Australian “Triple Crown” winner Robert Allenby lamented the demise of the Australian Masters after this year’s edition was axed, leaving the tournament facing an uncertain future.
Allenby, and fellow Australians Geoff Ogilvy and Stuart Appleby, said it was a shame for a prestigious event whose past champions include Tiger Woods and Greg Norman.
Allenby won the Australian Masters in 2003 and again in 2005, when he became the only player to clinch the “Triple Crown” of the Australian Masters, Australian Open and Australian PGA.
“Of course, I was fortunate to win it twice and while I am delighted that probably no one else will be able to say they’ve won Australia’s ‘Big Three,’ another part of me is terribly sad to see it go,” Allenby said at the Houston Open. “So it’s just a real shame that Australian golf will not see ‘The Big Three’ anymore and that’s what is going to hurt so much.”

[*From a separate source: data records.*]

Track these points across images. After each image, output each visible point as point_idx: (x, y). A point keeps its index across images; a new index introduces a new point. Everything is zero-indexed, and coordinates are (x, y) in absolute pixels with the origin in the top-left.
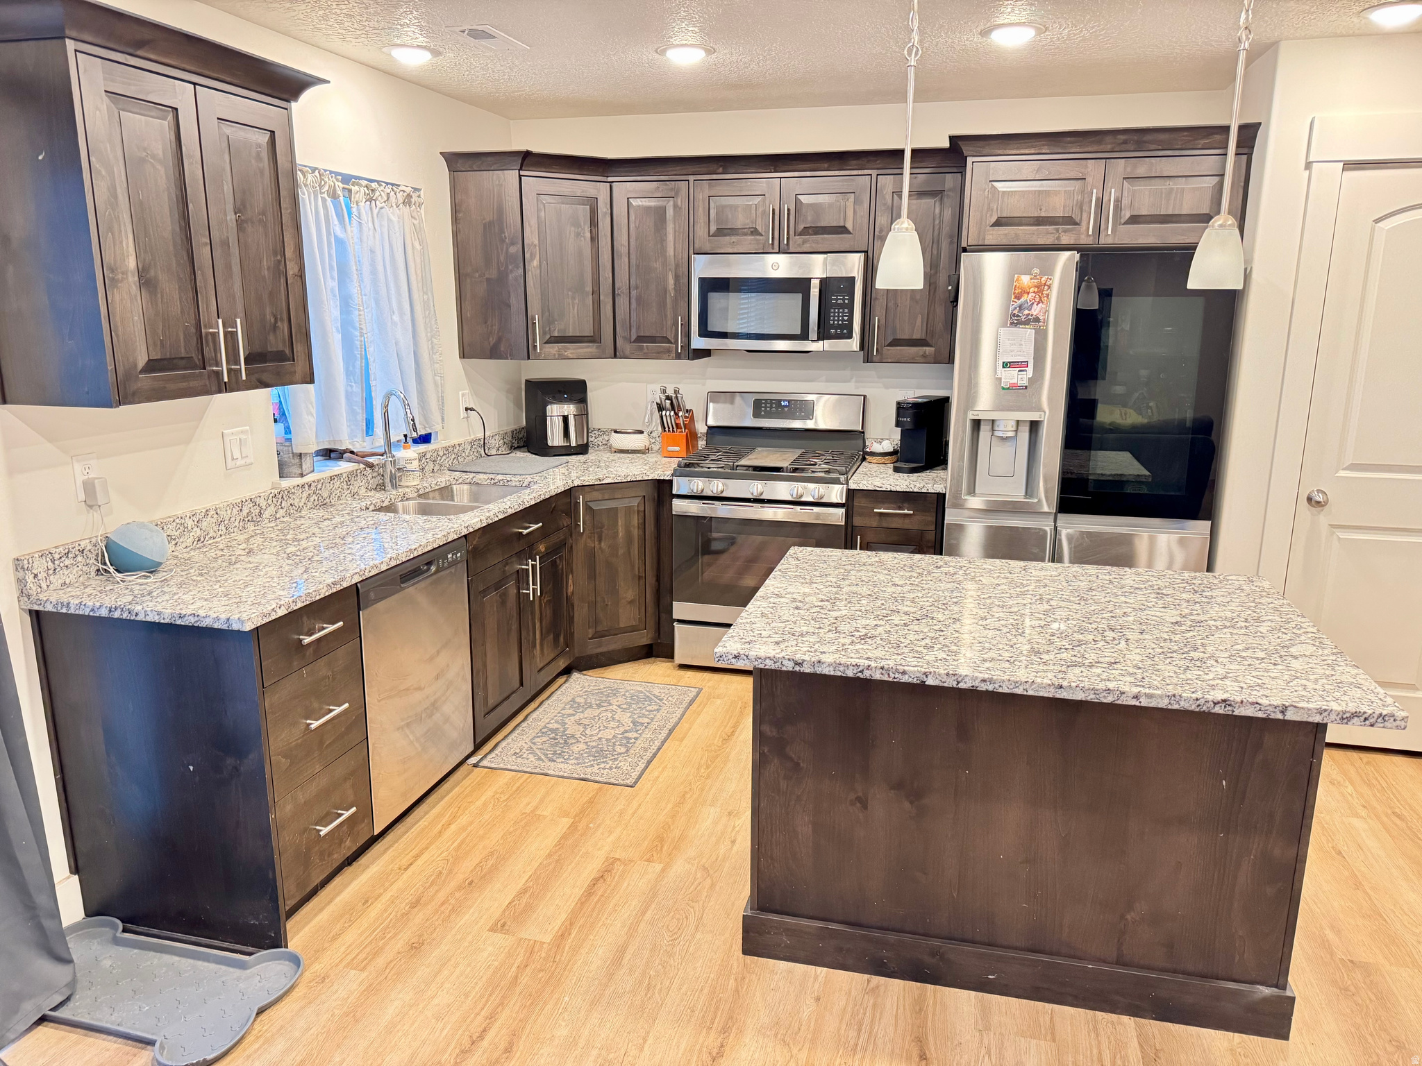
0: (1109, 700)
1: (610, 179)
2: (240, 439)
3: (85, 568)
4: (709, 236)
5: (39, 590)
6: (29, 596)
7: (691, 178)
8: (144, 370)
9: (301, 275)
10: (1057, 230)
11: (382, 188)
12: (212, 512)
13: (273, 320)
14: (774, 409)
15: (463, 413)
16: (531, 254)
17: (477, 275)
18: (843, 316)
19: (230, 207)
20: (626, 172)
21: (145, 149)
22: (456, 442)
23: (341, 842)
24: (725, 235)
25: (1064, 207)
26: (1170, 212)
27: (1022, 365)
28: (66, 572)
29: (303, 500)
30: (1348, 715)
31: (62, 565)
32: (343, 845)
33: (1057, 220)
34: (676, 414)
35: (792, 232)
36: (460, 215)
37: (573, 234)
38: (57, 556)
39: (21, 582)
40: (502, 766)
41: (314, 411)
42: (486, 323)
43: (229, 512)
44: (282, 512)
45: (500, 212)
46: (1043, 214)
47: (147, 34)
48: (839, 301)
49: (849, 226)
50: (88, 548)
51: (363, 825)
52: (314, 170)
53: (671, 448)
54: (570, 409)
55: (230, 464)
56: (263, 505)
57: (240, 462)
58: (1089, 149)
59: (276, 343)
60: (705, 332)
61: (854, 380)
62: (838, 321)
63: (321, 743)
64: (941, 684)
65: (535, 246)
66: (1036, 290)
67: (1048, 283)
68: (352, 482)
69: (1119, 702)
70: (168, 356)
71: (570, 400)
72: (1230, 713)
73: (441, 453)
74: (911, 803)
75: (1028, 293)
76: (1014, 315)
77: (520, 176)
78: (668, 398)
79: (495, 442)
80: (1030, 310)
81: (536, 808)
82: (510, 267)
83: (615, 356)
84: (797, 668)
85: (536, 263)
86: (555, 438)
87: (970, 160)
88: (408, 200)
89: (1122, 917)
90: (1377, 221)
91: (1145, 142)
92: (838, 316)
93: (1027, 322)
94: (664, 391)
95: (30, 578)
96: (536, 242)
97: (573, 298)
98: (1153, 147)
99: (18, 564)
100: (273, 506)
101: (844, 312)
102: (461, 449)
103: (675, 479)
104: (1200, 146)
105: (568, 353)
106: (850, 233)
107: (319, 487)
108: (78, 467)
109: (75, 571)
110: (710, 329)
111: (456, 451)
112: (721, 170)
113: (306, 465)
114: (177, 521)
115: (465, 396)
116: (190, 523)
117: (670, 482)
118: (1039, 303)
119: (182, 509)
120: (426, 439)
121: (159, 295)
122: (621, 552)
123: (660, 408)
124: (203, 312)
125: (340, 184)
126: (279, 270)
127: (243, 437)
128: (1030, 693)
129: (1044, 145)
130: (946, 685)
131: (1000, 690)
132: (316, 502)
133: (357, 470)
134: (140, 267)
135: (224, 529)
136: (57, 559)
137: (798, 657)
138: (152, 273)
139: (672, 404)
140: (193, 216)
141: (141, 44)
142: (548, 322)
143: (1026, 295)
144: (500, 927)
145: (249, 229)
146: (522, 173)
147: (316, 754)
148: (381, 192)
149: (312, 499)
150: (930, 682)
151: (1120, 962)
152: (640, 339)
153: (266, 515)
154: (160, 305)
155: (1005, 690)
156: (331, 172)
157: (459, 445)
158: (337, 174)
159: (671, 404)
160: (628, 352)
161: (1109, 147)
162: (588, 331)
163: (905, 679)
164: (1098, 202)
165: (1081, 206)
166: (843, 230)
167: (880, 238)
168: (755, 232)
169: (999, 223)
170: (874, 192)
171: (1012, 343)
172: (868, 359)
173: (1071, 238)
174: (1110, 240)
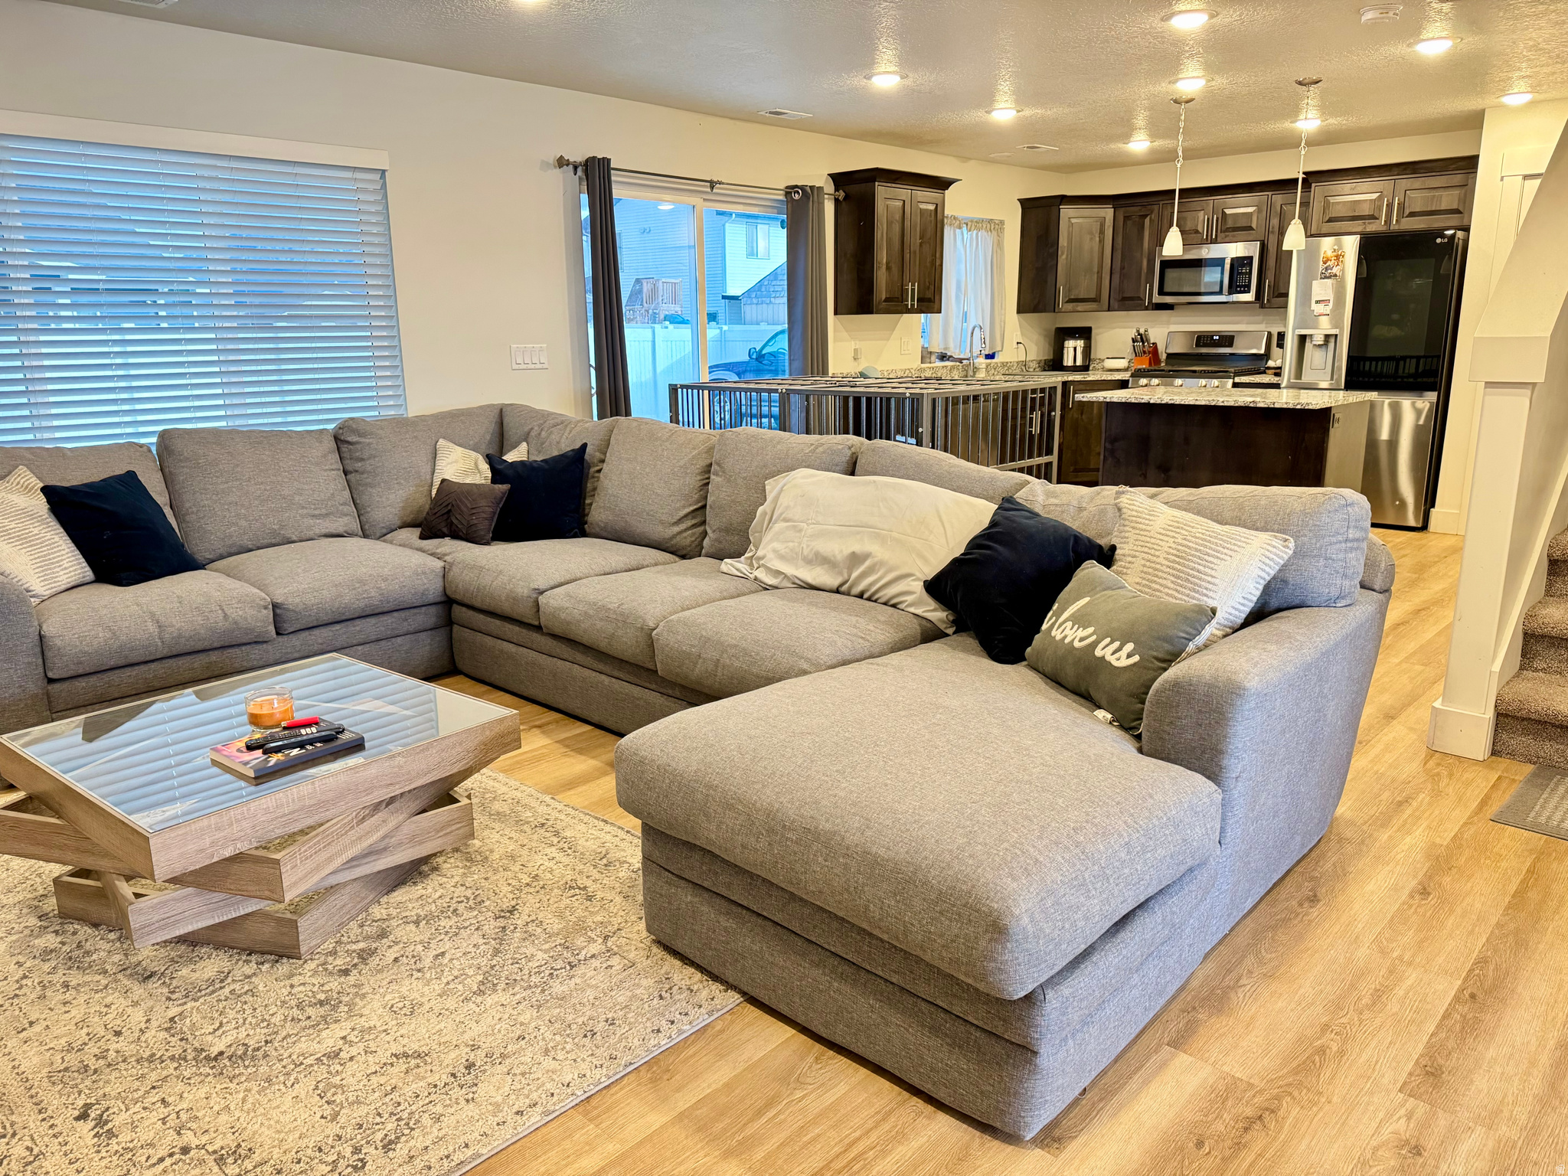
1: (1115, 206)
2: (908, 343)
7: (1160, 202)
8: (885, 301)
10: (1364, 223)
13: (929, 284)
14: (1208, 343)
15: (1015, 345)
16: (1062, 252)
17: (1031, 265)
18: (1245, 280)
19: (918, 237)
20: (1123, 201)
21: (894, 216)
22: (1009, 360)
25: (1369, 209)
26: (1434, 208)
27: (1326, 302)
33: (1365, 217)
34: (1143, 343)
35: (1219, 231)
36: (1025, 233)
37: (1088, 239)
41: (939, 329)
42: (1032, 293)
45: (1047, 228)
46: (1356, 215)
48: (1243, 271)
49: (1254, 226)
53: (1139, 367)
54: (1080, 344)
55: (903, 352)
57: (907, 352)
58: (1384, 175)
59: (929, 295)
60: (1161, 292)
61: (1265, 322)
62: (1242, 282)
65: (1064, 247)
66: (1335, 258)
67: (1343, 254)
68: (952, 371)
70: (891, 296)
71: (1080, 338)
73: (1000, 365)
74: (1164, 474)
75: (1332, 260)
76: (1322, 274)
77: (1059, 208)
78: (1140, 335)
79: (1034, 365)
80: (1332, 270)
82: (1049, 260)
83: (1109, 310)
85: (1064, 257)
86: (1068, 361)
87: (1313, 185)
88: (997, 227)
91: (1418, 169)
92: (1242, 280)
93: (1329, 277)
94: (1138, 331)
96: (1066, 245)
97: (1085, 276)
98: (1423, 170)
101: (1245, 278)
102: (1011, 364)
103: (1131, 380)
104: (1451, 169)
105: (1079, 309)
106: (1255, 230)
107: (937, 370)
108: (853, 343)
110: (1165, 290)
111: (1008, 365)
113: (933, 358)
114: (882, 372)
115: (1018, 334)
117: (1128, 381)
118: (1337, 265)
119: (884, 366)
120: (992, 356)
121: (892, 274)
122: (1094, 422)
123: (1134, 341)
124: (905, 281)
126: (933, 262)
129: (1357, 174)
134: (888, 263)
138: (891, 266)
140: (905, 242)
142: (1068, 290)
143: (1330, 261)
145: (924, 246)
146: (1060, 206)
152: (1124, 299)
154: (892, 277)
158: (961, 217)
159: (1141, 338)
160: (1116, 307)
161: (1395, 173)
162: (1093, 296)
164: (1390, 206)
165: (1380, 209)
166: (1250, 228)
167: (1273, 232)
168: (1197, 232)
169: (1330, 220)
170: (1270, 206)
171: (1322, 289)
172: (1262, 306)
173: (1373, 227)
174: (1397, 227)
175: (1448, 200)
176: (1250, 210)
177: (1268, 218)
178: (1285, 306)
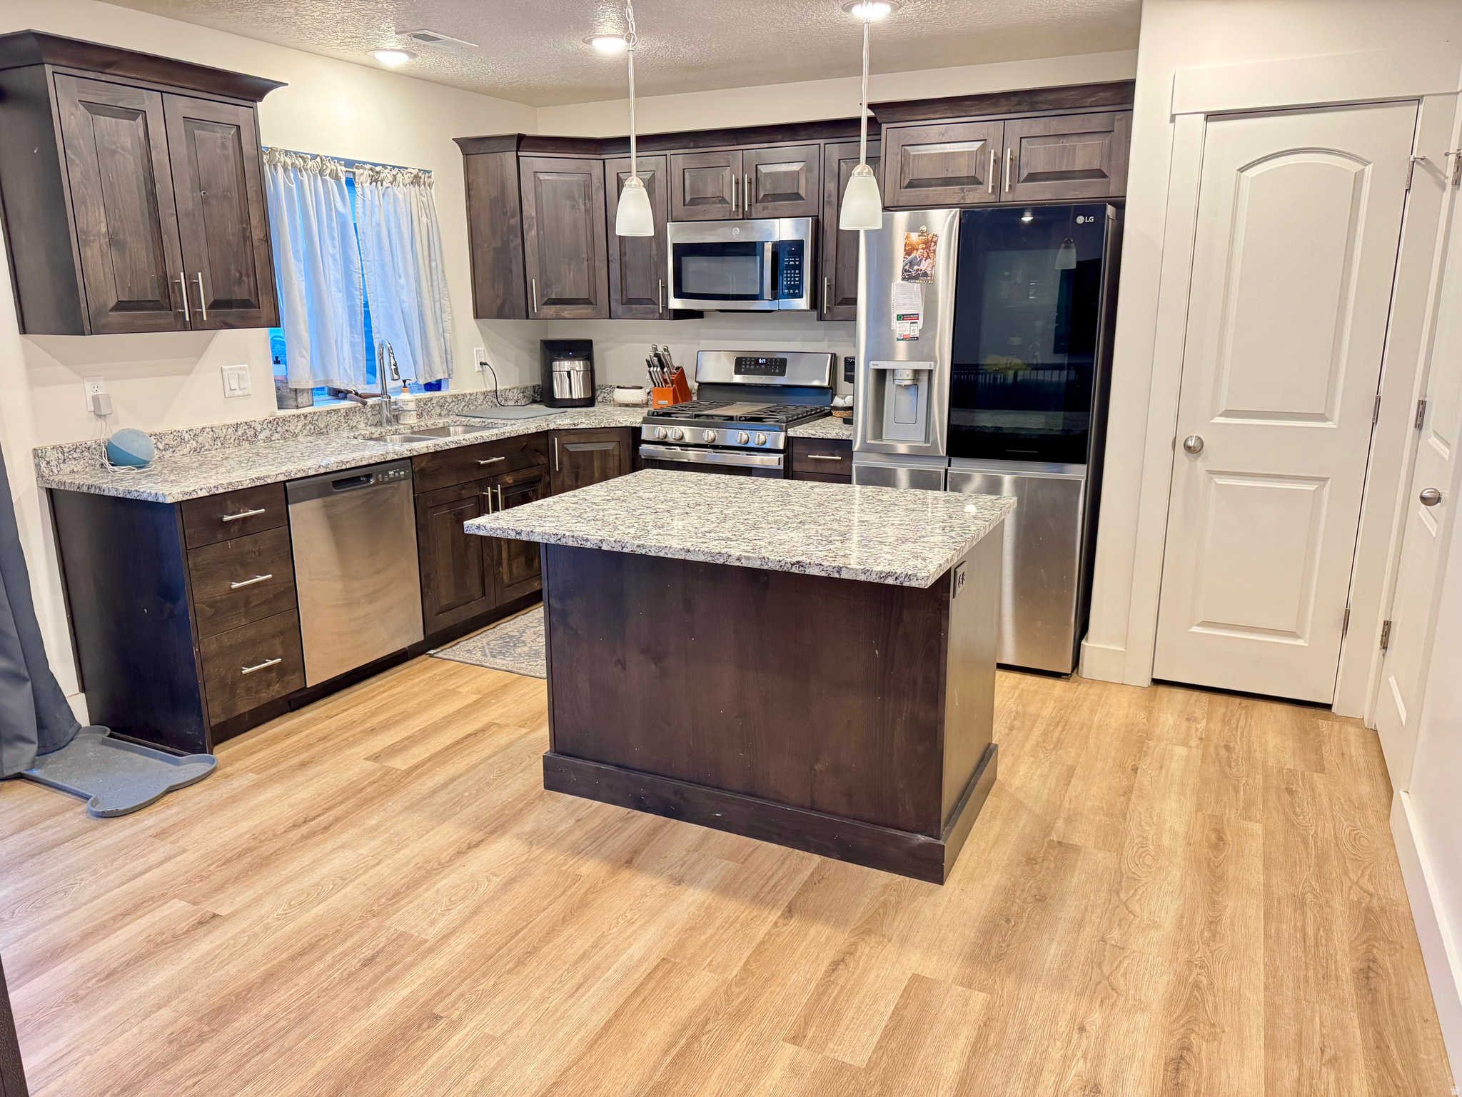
0: (720, 561)
1: (603, 157)
2: (238, 375)
3: (90, 462)
4: (684, 205)
5: (51, 474)
6: (43, 477)
7: (668, 152)
8: (117, 308)
9: (267, 239)
10: (962, 190)
11: (388, 170)
12: (207, 430)
13: (237, 275)
14: (752, 367)
15: (477, 367)
16: (529, 225)
17: (486, 245)
18: (794, 277)
19: (195, 186)
20: (615, 149)
21: (115, 143)
22: (468, 391)
23: (269, 685)
24: (697, 204)
25: (968, 167)
26: (1064, 169)
27: (912, 317)
28: (74, 463)
29: (299, 428)
30: (884, 575)
31: (70, 457)
32: (271, 688)
33: (962, 180)
34: (662, 369)
35: (753, 200)
36: (472, 193)
37: (568, 206)
38: (66, 450)
39: (38, 466)
40: (452, 658)
41: (307, 355)
42: (493, 287)
43: (224, 431)
44: (276, 436)
45: (503, 187)
46: (949, 175)
47: (112, 58)
48: (791, 263)
49: (802, 193)
50: (94, 446)
51: (294, 677)
52: (314, 157)
53: (660, 402)
54: (578, 365)
55: (228, 393)
56: (259, 428)
57: (238, 393)
58: (988, 111)
59: (243, 293)
60: (679, 294)
61: (826, 339)
62: (791, 281)
63: (247, 603)
64: (612, 549)
65: (533, 218)
66: (924, 246)
67: (934, 240)
68: (350, 417)
69: (728, 563)
70: (136, 299)
71: (574, 358)
72: (803, 572)
73: (450, 400)
74: (656, 664)
75: (917, 250)
76: (906, 271)
77: (518, 157)
78: (657, 355)
79: (515, 395)
80: (919, 265)
81: (459, 687)
82: (511, 237)
83: (610, 318)
84: (518, 537)
85: (533, 233)
86: (561, 391)
87: (884, 126)
88: (416, 180)
89: (812, 768)
90: (1242, 170)
91: (1038, 103)
92: (791, 277)
93: (916, 278)
94: (654, 351)
95: (43, 464)
96: (534, 214)
97: (569, 264)
98: (1045, 107)
99: (37, 454)
100: (267, 431)
101: (795, 273)
102: (472, 397)
103: (644, 427)
104: (1088, 104)
105: (565, 314)
106: (803, 199)
107: (316, 418)
108: (88, 386)
109: (82, 463)
110: (684, 290)
111: (467, 399)
112: (692, 144)
113: (302, 399)
114: (175, 433)
115: (480, 351)
116: (187, 436)
117: (640, 429)
118: (927, 258)
119: (182, 426)
120: (434, 386)
121: (128, 253)
123: (650, 364)
124: (169, 267)
125: (344, 169)
127: (240, 372)
128: (669, 556)
129: (947, 109)
130: (614, 550)
131: (650, 554)
132: (312, 431)
133: (355, 408)
134: (110, 231)
135: (219, 444)
136: (66, 453)
137: (518, 529)
138: (121, 236)
139: (660, 360)
140: (160, 193)
141: (108, 65)
142: (545, 285)
143: (915, 252)
144: (376, 757)
146: (520, 154)
147: (242, 610)
148: (387, 175)
149: (308, 428)
150: (605, 547)
151: (813, 809)
152: (631, 301)
153: (262, 436)
154: (128, 261)
155: (653, 554)
156: (333, 158)
157: (471, 395)
158: (339, 160)
160: (620, 313)
161: (1005, 109)
162: (583, 294)
163: (588, 545)
164: (999, 162)
165: (984, 167)
166: (797, 196)
167: (829, 203)
168: (723, 200)
169: (911, 185)
170: (823, 160)
171: (904, 296)
172: (821, 318)
173: (975, 197)
174: (1010, 198)
175: (1084, 154)
176: (795, 167)
177: (821, 183)
178: (853, 318)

Organizers IMG announced on Wednesday that the Australian Masters would not be played this year, adding that “new plans” for the event would be unveiled in the coming months.
“It’s been known IMG, who have been backing the event, have being doing so at a loss for many years and if you are running any business at a loss you eventually are going to have to pull the pin,” Allenby said.
Ogilvy, who won the US Open in 2006, said he vividly remembers being a marshal at the 1990 Australian Masters in Melbourne when he was just 13.
“So it’s a big shame we’re losing the event, but it’s been kind of dying a slow death the last five or six years when they took the event away from Huntingdale and started bouncing it around other courses in Melbourne and that really was the turning point,” Ogilvy said.
“Every year they were grinding to find a sponsor, but would always announce one very late and the event just seemed like it was simply treading water trying to stay afloat,” he said.
Appleby, who won the Australian Masters in 2010, also said the writing has been on the wall for several years.
“I’m not surprised any tournament could find it’s way onto the chopping block in Australia, and I guess everything has to go through cycles and that’s the case with the Australian Masters,” Appleby said. “The good aspect is that for some 85 to 95 percent of its life the Australian Masters has been a banging tournament, but for the last five years or so it’s simply struggled. But as a kid growing up in Australia going to Huntingdale, and the same golf course, year after year to see some of the best players in the world compete was pretty cool.”
First held in 1979, Norman became synonymous with the tournament in its earlier years, amassing six gold jackets in an astonishing stretch from 1981 to 1990.
It was won by Woods in 2009, with Australian Peter Senior claiming the title at Huntingdale in Melbourne last year.